Never will you see Anabraxas on the telly. Never will you hear her voice on the radio. That's because she is neither on civil registers, nor at the revenue service, nor on electoral lists, as her name isn't engraved either on some plastic ID card, or on a tombstone. Anabraxas is no-one to the eyes of the Leviathan. It is a child dead at birth, the bride of the unknown soldier, a spectre, an empty shell, a jacket with holes which lets the air penetrate. If the one who's hidden behind Anabraxas is so mysterious, if she insists on remaining invisible and out of reach, it is because that is the price to pay to remain at a good distance from the flesh-shredding cogs and wheels of society.
Anabraxas focuses on one sole task: to create my life and build my relation with the world and others accordingly with my own terms – in other words, to reappropriate my existence here and now, to the extent of my own capacities.
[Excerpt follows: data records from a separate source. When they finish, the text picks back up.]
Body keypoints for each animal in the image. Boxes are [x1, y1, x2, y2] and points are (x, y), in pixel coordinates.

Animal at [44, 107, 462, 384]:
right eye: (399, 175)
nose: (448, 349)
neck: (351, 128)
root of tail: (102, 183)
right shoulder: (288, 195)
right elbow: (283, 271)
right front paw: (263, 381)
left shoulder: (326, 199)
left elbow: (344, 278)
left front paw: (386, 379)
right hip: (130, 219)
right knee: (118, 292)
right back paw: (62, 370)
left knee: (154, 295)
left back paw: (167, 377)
Anabraxas is a tool allowing me to challenge all the identities they are attempting to enforce upon me since I was born. I have only one cause: my own. Evidently, I wish with all my heart that anyone does the same, for when individuals are revolting and uprising against their own oppression, the produce of it is called "insurrection".
If Anabraxas is invisible, it is because I have made the tactic of insurrection mine, that is one of vanishing. Insurrection is the liberation of a space, a time, by individuals refusing their exploitation, their servitude and the institutions that exert it. It can strategically take several forms, such as the temporary autonomous zone, nomadism, the lines of evasion. It can be tiny or large scale, last only a few minutes or an entire life. It is both the blow struck against the institutions and the direct experimentation of a life as it should be lived, so to say, without constraints and without hinders.
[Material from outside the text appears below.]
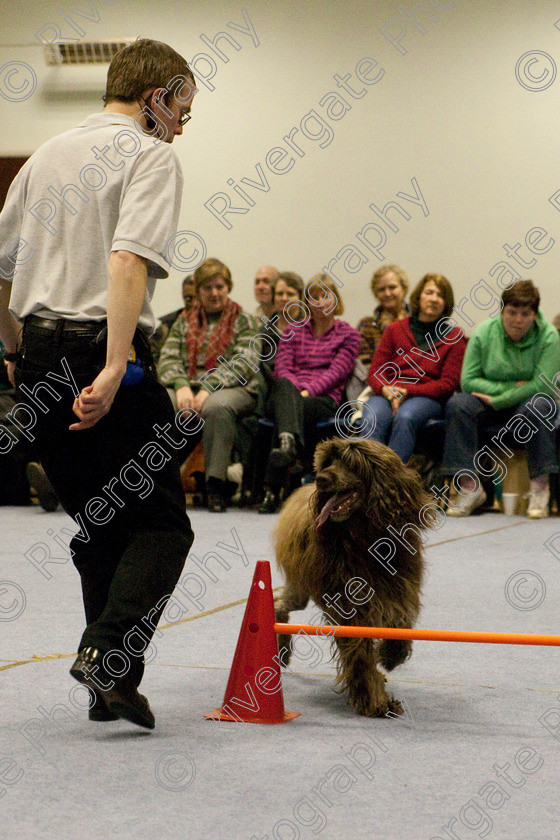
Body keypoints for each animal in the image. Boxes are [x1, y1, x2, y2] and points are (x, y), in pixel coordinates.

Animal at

Insurrection is the opposite of sacrifice and morality. The insurgent does not act for the common good, for the liberation of all, for the building of a better world, but to give ourselves the means to go from survival to life, to taste, be it only for a few seconds, what it is to truly be alive before being thrown into the cold hands of death. The time and space of insurrection is lived like a sexual intercourse - no exchange, only giving; a temporary association to collaborate towards a common and precise goal; no purpose, no meaning in the activity other than the pleasure taken from taking part in it; the construction of desire and the realiation of ourselves through the egoist lust for the other. And it is through the multiplication and accumulation of the insurrectional experiences that devices of power will be eventually brought down.
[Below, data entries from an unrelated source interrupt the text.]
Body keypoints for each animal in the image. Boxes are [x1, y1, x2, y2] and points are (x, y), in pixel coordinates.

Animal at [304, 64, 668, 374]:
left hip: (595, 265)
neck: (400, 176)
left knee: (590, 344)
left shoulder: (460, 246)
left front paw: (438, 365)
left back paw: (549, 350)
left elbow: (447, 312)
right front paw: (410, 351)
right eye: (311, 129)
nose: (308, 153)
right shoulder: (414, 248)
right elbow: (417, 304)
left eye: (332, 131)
Insurrection eludes public space, the places of mediation and reification, the spaces conceded to liberty by power. The individual taking part in it takes on the devices of power, lives, lusts, then returns to the invisible. In a society striving to expose everything, where being seen equates with being recognied, integrated and controlled, where the summit of social success is stardom – which means, continuous mediation, without any other object than the transformation of the individual into merchandise – there is no escape other than elusion, vanishing into invisibility.
Until the time when, finally, it is possible to be living, wholesome and free, in broad daylight.
 The entity was originally named in this text as its author, Anne Archet, who is not me, the translator, but given that her amazing works are all in (Quebecquer) French, I thought it to be more proper to a more global, non-French readership to use my nickname "Anabraxas", for I also identify with most of the context and reasons that led her to take a facetious identity. She fully consented to this name change.